Spend More to Make More

Spend More to Make More

April 14th, 2013 // 7:15 pm @

In the first issue of these Profit Reports, in regards to the methods of increasing profit, I briefly mentioned the concept of increasing marketing effectiveness. This is in direct opposition to the idea of decreasing the amount spent on marketing – as you would with operating expenses. In today’s issue, I want to expand on this notion of treating marketing differently than an expense.

It’s all too common for business owners to review the monthly credit card statements with a focus on the right column – the dollar amount. As it should be, money spent on acquiring leads and customers is often one of the larger numbers in the column. Thus, it attracts the slashing pen on an indiscriminate entrepreneur.

I know we all are guilty of thoughts like “Those newsletters cost too much,” “That postcard mailing was the most I spent all month.” It’s tempting to cut these high priced outlays of cash; and simple logic says ‘cut the biggest expense to save the most money.’ But that’s applying simple logic – we need business logic.

You can’t treat every expense the same. If it’s tied marketing, it must be treated to an ROI analysis, and not compared to other expenses; because it truly is an investment.

Let’s take a look an example:

During peak season, a public golf course suffers from a series of rainy weekends and sees the number of rounds played slightly reduced. The owner wants to cut expenses to align with the lower revenue. He can skip this month’s newsletter with coupons ($2,500), cancel the cable TV in the bar ($100 per month), buy cheaper score cards (save $200). Which ‘expense’ should cut?

The $2,500 looks expensive compared to a couple hundred dollars. This is the issue with comparing an expense with an investment. If he doesn’t do the newsletter, 25 fewer golfers come in to play. A full priced round costs $50, but the coupon discounts it by $10. And golfers typically don’t play alone – most do foursomes and some do triples or doubles.
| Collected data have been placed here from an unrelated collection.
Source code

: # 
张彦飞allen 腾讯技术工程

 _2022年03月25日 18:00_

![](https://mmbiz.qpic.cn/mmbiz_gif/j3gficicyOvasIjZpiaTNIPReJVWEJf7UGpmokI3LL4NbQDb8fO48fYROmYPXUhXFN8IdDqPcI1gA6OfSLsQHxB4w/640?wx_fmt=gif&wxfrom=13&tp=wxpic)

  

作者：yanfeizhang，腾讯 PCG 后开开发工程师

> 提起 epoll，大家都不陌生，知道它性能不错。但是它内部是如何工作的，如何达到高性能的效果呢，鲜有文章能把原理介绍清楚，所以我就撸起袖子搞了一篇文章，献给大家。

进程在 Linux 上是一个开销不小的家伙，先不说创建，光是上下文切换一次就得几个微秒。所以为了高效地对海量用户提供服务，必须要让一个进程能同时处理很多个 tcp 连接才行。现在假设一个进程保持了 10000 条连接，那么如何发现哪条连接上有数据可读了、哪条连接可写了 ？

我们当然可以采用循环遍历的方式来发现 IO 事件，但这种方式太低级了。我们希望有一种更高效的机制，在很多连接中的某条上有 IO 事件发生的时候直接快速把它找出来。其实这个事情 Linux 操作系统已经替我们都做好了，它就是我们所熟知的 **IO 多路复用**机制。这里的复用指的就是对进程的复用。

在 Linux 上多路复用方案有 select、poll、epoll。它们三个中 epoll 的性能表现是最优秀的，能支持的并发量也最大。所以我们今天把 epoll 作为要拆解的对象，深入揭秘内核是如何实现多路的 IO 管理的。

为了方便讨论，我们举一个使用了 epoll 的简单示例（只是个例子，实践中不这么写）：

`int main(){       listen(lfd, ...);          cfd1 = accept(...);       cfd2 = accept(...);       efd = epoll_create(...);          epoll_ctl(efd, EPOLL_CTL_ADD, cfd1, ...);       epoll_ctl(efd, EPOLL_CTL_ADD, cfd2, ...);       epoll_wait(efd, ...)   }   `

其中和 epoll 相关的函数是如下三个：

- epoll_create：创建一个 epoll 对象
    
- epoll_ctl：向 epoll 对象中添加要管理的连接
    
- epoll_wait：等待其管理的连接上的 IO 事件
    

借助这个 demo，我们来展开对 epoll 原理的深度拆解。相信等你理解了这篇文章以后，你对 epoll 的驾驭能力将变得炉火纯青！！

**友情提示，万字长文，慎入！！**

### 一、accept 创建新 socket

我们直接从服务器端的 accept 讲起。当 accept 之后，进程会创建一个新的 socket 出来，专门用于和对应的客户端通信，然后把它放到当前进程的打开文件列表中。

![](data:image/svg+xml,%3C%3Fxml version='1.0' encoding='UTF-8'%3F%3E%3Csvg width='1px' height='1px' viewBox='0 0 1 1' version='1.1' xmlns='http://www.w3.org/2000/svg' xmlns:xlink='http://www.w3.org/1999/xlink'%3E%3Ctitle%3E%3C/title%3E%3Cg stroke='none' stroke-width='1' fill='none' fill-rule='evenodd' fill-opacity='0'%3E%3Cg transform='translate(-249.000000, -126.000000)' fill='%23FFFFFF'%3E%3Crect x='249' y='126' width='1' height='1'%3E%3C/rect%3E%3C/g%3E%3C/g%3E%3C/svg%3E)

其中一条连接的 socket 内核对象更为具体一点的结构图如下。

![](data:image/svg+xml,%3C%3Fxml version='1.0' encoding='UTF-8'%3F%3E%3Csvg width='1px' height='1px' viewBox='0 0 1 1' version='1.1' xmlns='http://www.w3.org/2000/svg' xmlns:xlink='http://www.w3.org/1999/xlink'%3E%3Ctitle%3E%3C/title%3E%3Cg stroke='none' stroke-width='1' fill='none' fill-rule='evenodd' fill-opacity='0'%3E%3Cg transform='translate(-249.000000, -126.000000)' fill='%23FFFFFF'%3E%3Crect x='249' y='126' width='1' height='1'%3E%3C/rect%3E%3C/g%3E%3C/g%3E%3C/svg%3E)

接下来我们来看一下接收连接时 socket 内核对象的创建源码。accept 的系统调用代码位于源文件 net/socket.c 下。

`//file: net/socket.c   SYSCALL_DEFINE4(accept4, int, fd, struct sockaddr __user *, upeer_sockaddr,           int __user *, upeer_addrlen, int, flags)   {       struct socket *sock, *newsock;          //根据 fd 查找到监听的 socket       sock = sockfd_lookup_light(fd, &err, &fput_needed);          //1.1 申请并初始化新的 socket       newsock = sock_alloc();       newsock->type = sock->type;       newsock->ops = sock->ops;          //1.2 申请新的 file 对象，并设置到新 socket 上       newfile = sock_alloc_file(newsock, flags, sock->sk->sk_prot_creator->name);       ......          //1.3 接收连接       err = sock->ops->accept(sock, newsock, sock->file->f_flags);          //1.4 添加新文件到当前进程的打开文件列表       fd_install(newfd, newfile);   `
That’s 25 golfers X 3 players on avg X $40 each = $3,000.

The newsletter MADE $500; this doesn’t even count the money players spend on lunch, beer, golf balls, and range passes; plus the course would miss the chance at bounce-back offers to get them to play again, the additional golfers added to the mailing list, and selling annual memberships now and in the future.

Just like the golf course, you too have to spend more to make more. As long as the golf course is making money from the campaign, they should keep mailing. Such as adding a follow-up postcard offering free lessons just to bring people to the course.

The amazing thing about being ABLE and WILLING to spend more than your competition, is that when the rain falls on your business, you are the only one able to survive. Once it dries up and the rainbows appear, you’ll be sitting in a pot of gold.